In October 2014, CO reported that Fairway was looking to bail on a lease it had signed for a 52,242-square-foot, two-story space at 255 Greenwich Street in the Financial District, adjacent to the 9/11 Memorial, because “they don’t have the money to build,” according to a source. It would have been the chain’s first store in Lower Manhattan. The following spring marked the end of its Hudson Yards hopes as well, as Fairway paid $3.5 million to terminate the lease.
That same month, Bloomberg ran a piece noting that, while the company’s value had “plunged 77 percent” since the IPO, its directors took home $12.1 million, an amount equaling “the combined boards of Apple Inc., Google Inc. and AT&T Inc., which have an aggregate market capitalization of $1.2 trillion.” Fairway’s, by comparison, was then $132 million. One analyst noted in the story that “it’s certainly a lot of money for directors that have not really directed any value creation.”
By October 2015, the Times was reporting that Sterling’s acquisition “has contributed to a heavy debt load of $250 million,” and that Fairway had abandoned its comprehensive East Coast expansion strategy to instead “flood the boroughs” with stores. The company had not reported one profitable quarter since the IPO.
Last month, Bloomberg reported that Fairway “received two warnings about being delisted from the Nasdaq Stock Market for failing to maintain a minimum market capitalization of $15 million for three consecutive business days.” On April 15, its stock price was down to a mere 39 cents.
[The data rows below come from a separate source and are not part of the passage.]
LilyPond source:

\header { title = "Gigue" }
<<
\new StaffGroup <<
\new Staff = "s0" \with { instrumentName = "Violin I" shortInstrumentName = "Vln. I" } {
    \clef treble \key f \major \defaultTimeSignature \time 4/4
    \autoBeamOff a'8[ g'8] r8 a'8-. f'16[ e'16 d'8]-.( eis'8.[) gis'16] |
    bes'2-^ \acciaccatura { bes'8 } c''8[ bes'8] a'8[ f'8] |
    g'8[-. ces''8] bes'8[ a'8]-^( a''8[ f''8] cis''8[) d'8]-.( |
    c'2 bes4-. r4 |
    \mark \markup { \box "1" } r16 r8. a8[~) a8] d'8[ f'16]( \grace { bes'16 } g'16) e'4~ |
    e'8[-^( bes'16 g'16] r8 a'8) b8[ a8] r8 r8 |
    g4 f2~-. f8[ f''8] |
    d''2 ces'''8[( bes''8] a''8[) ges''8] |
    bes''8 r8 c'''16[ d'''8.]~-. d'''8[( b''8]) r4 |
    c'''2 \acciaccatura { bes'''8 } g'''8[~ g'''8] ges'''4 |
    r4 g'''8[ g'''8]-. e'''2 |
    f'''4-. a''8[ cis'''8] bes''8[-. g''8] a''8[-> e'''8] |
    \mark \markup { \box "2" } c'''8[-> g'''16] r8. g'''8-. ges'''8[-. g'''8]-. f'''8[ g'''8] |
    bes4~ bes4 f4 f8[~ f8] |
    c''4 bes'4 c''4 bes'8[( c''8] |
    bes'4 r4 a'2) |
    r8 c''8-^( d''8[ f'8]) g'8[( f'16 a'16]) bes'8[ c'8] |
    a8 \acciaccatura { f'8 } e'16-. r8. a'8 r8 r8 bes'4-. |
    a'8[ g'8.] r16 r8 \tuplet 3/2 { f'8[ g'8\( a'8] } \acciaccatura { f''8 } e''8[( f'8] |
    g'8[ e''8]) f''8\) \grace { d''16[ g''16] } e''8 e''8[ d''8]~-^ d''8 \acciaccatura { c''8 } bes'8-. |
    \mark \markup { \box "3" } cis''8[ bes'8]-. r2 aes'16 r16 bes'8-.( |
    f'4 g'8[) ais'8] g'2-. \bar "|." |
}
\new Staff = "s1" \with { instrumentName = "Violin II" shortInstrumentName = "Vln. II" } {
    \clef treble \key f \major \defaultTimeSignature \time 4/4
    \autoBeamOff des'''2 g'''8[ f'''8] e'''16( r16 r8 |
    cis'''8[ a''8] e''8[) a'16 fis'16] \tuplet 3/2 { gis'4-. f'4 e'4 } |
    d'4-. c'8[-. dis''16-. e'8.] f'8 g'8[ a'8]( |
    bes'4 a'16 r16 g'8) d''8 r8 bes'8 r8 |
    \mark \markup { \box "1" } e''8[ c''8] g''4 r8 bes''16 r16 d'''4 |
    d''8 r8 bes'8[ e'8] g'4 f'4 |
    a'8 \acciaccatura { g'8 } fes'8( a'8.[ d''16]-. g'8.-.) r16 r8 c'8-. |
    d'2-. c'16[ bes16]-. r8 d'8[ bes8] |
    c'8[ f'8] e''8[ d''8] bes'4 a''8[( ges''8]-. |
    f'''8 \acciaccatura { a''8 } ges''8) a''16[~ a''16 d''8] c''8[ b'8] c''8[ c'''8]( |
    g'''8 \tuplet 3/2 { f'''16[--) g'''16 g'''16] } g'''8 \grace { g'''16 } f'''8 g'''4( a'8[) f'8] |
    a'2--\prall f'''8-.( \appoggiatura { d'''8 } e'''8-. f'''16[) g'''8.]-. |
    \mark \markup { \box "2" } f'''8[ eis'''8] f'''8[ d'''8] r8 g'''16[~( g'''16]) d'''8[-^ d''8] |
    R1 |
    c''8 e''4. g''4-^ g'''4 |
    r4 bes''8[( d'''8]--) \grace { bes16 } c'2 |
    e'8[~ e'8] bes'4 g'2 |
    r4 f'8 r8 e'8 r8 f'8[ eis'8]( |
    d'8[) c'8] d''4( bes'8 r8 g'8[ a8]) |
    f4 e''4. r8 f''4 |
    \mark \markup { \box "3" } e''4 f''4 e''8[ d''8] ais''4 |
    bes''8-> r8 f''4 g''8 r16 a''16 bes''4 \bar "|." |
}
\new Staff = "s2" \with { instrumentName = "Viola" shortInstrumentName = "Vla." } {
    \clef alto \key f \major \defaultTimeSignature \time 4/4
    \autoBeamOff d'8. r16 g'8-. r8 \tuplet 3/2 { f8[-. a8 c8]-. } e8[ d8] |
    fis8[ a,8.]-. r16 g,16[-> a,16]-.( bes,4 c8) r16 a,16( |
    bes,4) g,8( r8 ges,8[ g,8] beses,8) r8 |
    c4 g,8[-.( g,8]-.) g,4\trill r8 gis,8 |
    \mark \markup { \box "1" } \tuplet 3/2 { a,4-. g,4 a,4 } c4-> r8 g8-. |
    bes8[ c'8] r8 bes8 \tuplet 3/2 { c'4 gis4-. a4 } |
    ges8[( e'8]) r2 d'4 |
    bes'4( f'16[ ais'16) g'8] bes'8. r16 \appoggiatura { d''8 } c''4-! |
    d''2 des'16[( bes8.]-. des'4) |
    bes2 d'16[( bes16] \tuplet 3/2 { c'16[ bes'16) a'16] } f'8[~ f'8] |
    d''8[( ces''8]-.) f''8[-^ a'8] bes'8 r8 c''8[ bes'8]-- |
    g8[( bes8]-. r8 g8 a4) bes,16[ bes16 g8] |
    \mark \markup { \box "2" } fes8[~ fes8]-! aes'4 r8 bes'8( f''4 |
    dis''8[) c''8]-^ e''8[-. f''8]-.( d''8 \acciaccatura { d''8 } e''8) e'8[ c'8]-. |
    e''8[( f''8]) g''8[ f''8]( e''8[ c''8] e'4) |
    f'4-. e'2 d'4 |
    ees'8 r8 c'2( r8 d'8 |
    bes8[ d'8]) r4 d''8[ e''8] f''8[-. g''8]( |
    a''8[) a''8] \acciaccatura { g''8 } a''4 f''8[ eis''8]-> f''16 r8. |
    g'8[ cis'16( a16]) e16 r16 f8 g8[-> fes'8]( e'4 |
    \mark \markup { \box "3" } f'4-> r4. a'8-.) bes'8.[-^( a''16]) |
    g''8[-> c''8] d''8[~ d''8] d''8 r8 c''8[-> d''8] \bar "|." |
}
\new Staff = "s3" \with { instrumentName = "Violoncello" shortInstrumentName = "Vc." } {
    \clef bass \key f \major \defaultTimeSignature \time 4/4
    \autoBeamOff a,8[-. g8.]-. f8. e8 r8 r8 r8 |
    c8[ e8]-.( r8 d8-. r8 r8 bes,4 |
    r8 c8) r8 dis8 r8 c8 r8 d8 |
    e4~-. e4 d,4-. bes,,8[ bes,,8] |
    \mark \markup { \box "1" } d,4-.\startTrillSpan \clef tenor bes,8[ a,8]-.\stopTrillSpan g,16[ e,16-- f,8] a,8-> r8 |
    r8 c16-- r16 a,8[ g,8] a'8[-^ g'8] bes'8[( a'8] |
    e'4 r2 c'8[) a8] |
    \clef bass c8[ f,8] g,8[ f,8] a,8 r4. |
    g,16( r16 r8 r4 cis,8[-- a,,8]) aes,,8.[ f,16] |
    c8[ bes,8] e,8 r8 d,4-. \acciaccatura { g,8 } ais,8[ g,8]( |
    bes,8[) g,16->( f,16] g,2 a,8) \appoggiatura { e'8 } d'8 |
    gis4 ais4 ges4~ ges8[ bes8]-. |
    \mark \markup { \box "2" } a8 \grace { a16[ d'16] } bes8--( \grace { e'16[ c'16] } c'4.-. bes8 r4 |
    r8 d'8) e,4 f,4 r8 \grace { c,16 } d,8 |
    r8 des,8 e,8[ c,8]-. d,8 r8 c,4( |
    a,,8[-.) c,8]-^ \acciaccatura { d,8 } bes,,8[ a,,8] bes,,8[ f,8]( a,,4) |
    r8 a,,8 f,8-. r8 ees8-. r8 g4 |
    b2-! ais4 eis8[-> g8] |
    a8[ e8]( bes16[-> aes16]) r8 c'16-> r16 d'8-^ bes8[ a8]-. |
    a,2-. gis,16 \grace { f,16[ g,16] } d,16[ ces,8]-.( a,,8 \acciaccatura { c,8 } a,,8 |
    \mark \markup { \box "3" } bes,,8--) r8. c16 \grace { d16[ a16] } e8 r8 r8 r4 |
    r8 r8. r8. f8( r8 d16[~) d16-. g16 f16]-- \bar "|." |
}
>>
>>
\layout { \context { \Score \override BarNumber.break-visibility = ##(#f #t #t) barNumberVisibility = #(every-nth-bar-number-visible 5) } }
Shortly before this, an unnamed buyer for the chain told Grub Street of the chain’s collapse, “Lives have been totally changed and ruined. What happened was an injustice.” (The writer of the article was a former Fairway employee who noted that during the expansion, “the place was kind of a mess,” and that at times, it took “months to get paid.”)
Finally, earlier this month, Fairway filed for Chapter 11 bankruptcy protection, seeing its stock drop to 7 cents per share on the news, its market value a paltry $11 million. It had lost more than $500 million in equity value since the IPO.
Fairway put a prepackaged financial restructuring in place that will see it cast off $140 million of senior secured debt and obtain $55 million in financing, with lenders exchanging a portion of their debt for common equity. The company said that no stores will close, and that there will be “no interruptions to customer service throughout the process.”
Mr. Catsimatidis believes that for Fairway to eventually be profitable again in New York, it will have to close some stores, and that if it pairs with outside buyers again, it has to be with a company with far greater knowledge of their industry.
“They have to trim down the operation—keep their profitable stores, get rid of the unprofitable stores,” he told CO.
“They have some good locations, but it can’t be a hedge fund that buys them. It can’t be a management firm. It has to be a supermarket operation that understands how to run supermarkets.”